* Task to complete *
All lines holding the word "della" in the listing below need to be copied.

* Information given *

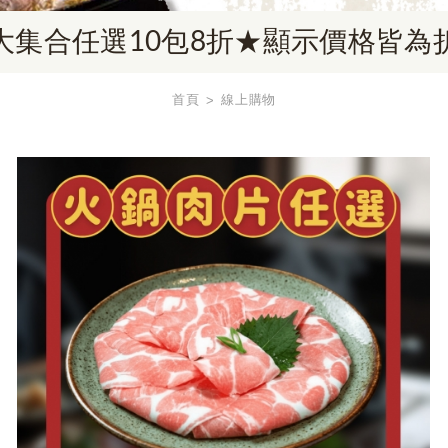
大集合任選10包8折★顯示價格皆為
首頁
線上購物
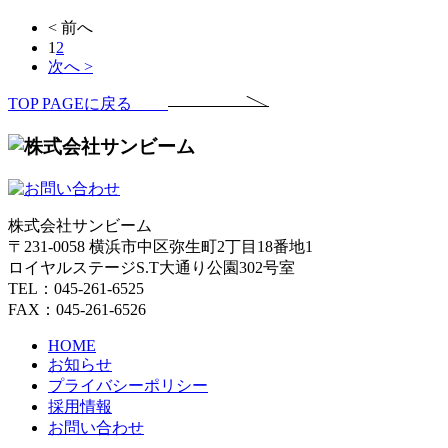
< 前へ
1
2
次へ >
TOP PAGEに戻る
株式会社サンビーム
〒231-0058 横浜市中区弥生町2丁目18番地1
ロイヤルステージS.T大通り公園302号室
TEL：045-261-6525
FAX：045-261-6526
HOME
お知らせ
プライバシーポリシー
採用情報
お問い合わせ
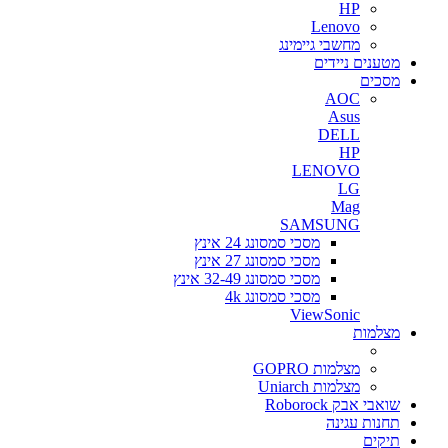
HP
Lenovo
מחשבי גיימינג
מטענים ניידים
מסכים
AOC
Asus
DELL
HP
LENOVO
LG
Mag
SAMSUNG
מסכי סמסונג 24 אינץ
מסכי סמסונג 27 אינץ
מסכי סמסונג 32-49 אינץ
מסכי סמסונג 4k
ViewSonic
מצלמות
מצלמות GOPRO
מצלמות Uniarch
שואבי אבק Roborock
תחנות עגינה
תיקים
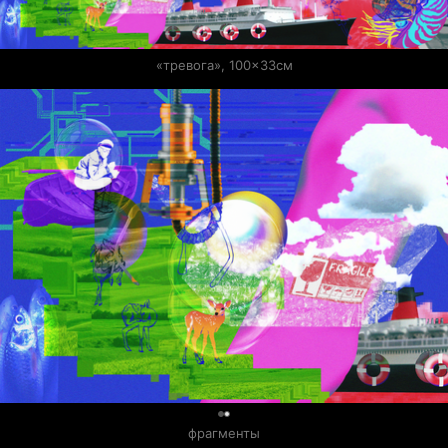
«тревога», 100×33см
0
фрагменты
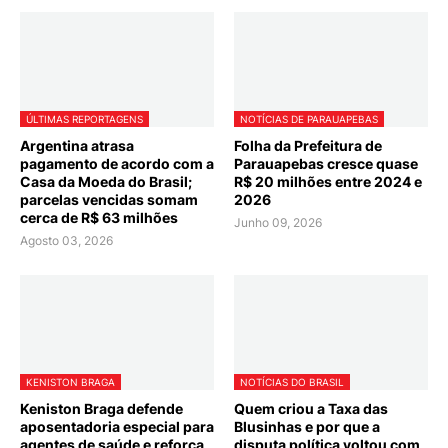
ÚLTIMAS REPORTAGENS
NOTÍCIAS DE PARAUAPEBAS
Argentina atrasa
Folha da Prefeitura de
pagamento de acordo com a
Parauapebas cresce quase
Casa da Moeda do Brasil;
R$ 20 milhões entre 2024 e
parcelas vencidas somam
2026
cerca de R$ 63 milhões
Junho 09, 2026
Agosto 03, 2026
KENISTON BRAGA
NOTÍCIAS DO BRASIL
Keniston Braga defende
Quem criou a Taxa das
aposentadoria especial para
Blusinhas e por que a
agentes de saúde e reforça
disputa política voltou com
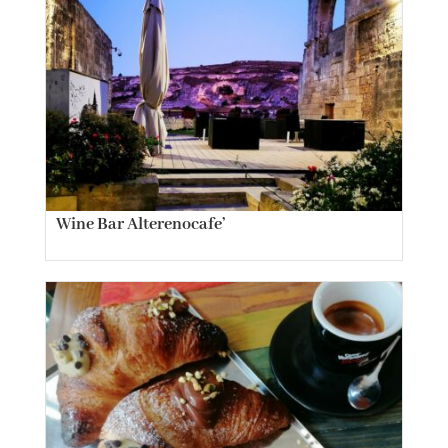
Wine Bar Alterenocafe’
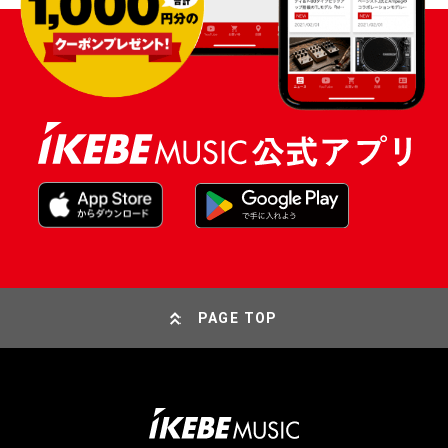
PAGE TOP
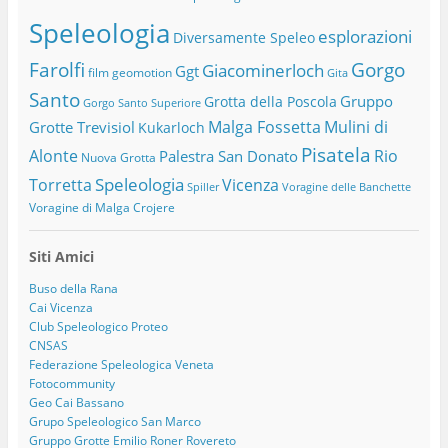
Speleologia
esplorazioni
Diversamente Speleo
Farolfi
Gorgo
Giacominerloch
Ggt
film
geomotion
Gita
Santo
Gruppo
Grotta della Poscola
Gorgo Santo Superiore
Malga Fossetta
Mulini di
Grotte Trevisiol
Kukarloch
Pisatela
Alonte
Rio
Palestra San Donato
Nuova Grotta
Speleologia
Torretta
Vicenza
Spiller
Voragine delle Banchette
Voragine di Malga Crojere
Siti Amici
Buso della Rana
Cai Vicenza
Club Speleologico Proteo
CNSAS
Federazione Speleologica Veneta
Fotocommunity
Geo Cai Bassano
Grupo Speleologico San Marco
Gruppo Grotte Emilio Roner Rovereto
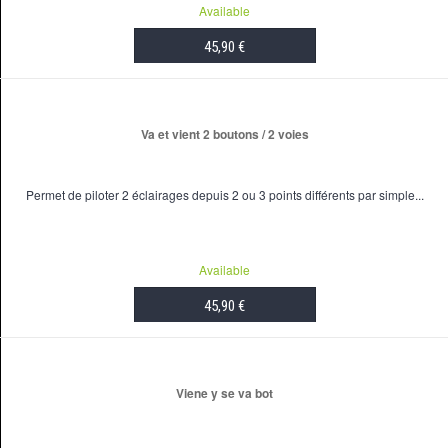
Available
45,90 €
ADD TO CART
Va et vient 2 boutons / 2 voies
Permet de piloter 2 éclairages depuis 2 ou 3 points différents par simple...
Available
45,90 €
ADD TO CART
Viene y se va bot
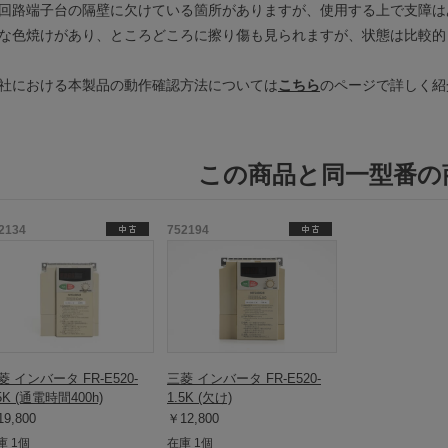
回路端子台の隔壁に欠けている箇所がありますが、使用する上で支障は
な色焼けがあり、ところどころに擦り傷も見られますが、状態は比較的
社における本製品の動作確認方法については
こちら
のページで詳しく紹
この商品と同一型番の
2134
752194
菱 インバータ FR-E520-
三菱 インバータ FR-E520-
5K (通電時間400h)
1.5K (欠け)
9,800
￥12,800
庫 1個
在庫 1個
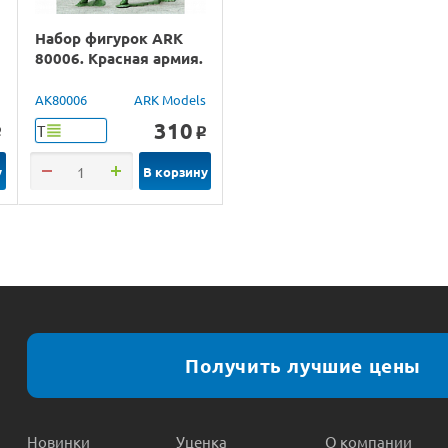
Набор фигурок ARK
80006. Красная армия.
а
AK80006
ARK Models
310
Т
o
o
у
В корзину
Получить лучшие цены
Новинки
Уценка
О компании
* * *
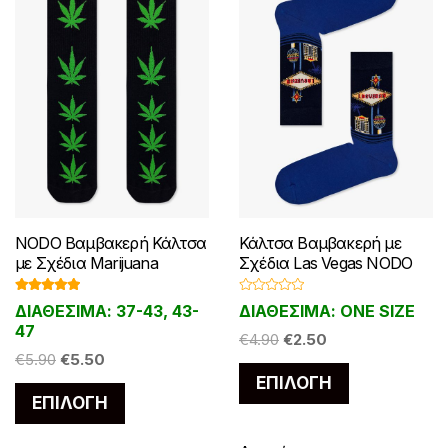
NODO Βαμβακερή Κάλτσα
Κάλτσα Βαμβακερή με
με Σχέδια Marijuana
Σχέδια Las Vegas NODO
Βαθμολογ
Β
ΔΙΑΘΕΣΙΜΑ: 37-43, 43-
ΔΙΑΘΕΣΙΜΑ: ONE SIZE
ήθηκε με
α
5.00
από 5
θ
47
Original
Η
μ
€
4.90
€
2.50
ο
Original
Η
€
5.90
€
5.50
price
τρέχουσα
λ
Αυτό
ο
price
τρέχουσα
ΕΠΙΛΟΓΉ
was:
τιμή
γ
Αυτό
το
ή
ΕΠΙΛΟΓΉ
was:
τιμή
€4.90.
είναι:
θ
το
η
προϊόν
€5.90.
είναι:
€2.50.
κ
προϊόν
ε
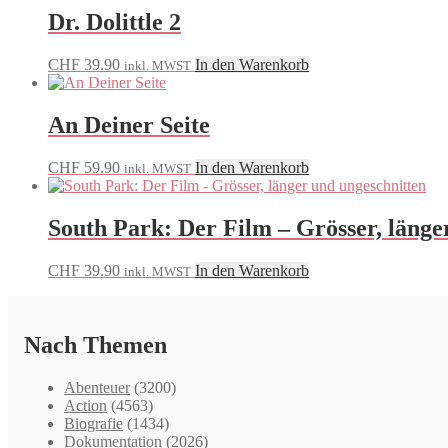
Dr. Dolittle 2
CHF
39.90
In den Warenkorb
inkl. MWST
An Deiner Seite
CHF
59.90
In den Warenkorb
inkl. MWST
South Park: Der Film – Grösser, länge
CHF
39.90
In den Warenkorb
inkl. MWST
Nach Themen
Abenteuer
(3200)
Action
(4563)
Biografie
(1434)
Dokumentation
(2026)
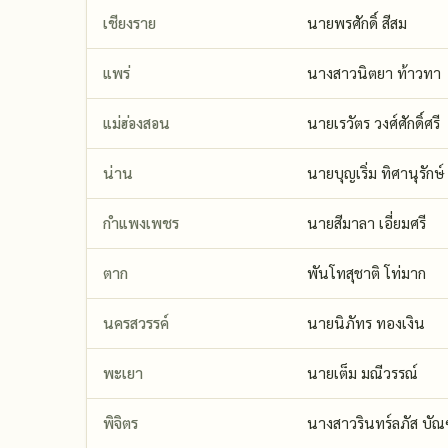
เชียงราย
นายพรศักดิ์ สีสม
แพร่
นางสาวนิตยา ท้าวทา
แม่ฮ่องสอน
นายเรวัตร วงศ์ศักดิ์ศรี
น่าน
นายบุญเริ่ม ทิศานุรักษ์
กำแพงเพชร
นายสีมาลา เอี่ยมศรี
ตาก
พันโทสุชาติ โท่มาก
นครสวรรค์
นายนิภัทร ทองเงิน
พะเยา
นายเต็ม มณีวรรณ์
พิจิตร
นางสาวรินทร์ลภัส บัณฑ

* Completed task *
Grotta della Poscola
Buso della Rana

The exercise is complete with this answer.